Your not missing a thing. Malpractice is a bug bear of the conservative right. Ninety percent of all lawsuits (health related included) are corporations vs corporations. The US allows illegals because interests within the GOP and Dems benefit from this. The cost of illegal immigration is over 85 billion dollars a year and growing.
bluedog39
January 10th, 2005, 12:27 PM
Insurance is hardly a market animal. It is REGULATED, REGULATED, REGULATED for both good and bad reasons.

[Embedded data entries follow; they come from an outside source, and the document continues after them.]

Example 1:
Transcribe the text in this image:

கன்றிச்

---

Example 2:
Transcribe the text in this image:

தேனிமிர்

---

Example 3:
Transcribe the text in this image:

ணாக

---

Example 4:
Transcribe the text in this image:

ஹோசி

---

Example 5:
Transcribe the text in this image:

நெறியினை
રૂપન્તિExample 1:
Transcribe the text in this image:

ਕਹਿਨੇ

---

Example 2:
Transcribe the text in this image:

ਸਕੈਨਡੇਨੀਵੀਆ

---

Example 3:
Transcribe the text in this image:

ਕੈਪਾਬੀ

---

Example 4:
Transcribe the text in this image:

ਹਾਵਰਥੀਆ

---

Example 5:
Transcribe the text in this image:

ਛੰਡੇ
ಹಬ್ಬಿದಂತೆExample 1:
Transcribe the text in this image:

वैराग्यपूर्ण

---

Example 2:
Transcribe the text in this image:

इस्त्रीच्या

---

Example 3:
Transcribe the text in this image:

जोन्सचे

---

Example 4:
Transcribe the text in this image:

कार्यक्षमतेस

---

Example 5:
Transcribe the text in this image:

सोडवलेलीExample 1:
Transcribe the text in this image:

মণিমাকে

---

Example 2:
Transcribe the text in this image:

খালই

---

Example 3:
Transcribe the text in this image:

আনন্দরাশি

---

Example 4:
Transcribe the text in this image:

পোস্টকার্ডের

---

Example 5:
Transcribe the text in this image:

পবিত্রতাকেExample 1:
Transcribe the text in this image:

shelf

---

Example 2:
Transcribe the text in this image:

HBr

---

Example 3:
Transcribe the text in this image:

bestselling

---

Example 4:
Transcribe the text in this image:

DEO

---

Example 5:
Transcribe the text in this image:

Every aboveground business in the US is regulated.They may not be REGULATED, REGULATED, REGULATED, but they are still regulated. Are you saying health insurance companies are regulated to the point where there is no competitive market among them? Also I think regulation of insurance companies is one of few areas of commerce where regulation is left entirely to the States, so the degree of regulation should vary from jurisdiction to jurisdiction.
blueskies
January 10th, 2005, 12:42 PM
If the Hospital’s are required by law" to treat un-insured individuals, so be it. Why pay the premium? :D
cg jung
January 10th, 2005, 01:08 PM
If the Hospital’s are required by law" to treat un-insured individuals, so be it. Why pay the premium? :D
If you don't have a cent go for it. If you have a home or some money saved you are in trouble. If you've been thrifty and have alot you're fucked.
cg jung
January 10th, 2005, 01:25 PM
Every aboveground business in the US is regulated.They may not be REGULATED, REGULATED, REGULATED, but they are still regulated. Are you saying health insurance companies are regulated to the point where there is no competitive market among them? Also I think regulation of insurance companies is one of few areas of commerce where regulation is left entirely to the States, so the degree of regulation should vary from jurisdiction to jurisdiction.

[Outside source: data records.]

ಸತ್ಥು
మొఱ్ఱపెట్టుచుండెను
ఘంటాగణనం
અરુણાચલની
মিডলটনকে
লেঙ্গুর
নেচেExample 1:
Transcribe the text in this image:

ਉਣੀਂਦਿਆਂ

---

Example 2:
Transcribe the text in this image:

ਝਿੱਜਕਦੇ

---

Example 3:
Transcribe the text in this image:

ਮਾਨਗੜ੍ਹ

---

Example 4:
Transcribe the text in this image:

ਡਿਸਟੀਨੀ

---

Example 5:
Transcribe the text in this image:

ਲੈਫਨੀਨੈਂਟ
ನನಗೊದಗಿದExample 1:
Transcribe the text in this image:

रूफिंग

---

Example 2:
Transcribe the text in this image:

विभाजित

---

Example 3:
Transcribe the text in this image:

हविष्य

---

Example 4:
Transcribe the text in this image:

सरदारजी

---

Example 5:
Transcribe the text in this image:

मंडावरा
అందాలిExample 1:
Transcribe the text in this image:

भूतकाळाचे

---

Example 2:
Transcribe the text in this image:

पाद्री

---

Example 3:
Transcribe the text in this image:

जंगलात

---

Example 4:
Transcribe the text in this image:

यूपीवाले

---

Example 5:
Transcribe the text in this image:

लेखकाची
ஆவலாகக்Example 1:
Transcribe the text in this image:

Insurance companies not only insure, they are also investment vehicles. They are regulated by the states and I think certain of their functions are regulated by the feds. Alot of what's known as derivatives have been created from the bundling of insurance money by a number of brokerages into a variety of investment instruments. What Polybius said about off the top margins for premiums is essentially true. As for the question of competition, they are more like an oligopoly with alot of elbow room to fetch for the spoils.

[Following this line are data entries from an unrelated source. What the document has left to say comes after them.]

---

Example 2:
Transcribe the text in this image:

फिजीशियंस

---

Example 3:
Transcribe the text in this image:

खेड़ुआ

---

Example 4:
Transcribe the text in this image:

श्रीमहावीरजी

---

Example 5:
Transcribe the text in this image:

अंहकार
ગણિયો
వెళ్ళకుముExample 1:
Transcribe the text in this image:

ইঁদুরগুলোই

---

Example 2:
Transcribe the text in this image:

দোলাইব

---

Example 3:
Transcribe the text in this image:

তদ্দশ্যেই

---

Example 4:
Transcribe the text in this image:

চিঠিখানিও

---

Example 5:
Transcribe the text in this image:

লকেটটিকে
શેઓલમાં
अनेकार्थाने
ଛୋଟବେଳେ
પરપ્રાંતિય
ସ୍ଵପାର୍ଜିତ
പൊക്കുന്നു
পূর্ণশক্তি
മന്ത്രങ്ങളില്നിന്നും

Gen. Smedley Butler said, "war is a racket" - he should have added insurance.
blueskies
January 11th, 2005, 09:58 AM
Insurance company , like a bookie-plays the middleman, taking bets, winner/loser 50-50, he gets the vig. 10%. Insurance company doesn’t produce, their return is 1000% profit, Backed by the government – like the bank, backed by FDIC- whenever the Insurance is overwhelmed by some endemic catastrophe, in steps in the taxpayers. Like the twin towers, the Government declared war rather than treated as a domestic crime-- it negated Insurance Company for coverage-- passed it on to the sheeple. As is with natural disaster hurricane and such, state of emergency is declared.
Deregulation is deemed magical, for like magic, the barriers are torn down so the vampires can swarm in, to perpetrate the very abuses which brought about regulation in the first place!
Privatization allows the vampires to deal with former government agencies as they deal with their non government victims, with the additional benefit that government becomes their servant.
John in Woodbridge
January 11th, 2005, 08:50 PM
Tort reform needs to enacted to reduce health care cost. Unfortunately, the trial lawyers have one of the most well-financed lobbying groups in Washington. Many legislators are also lawyers.
Doctors often perform many expensive, unnecessary tests just to keep themselves out of court.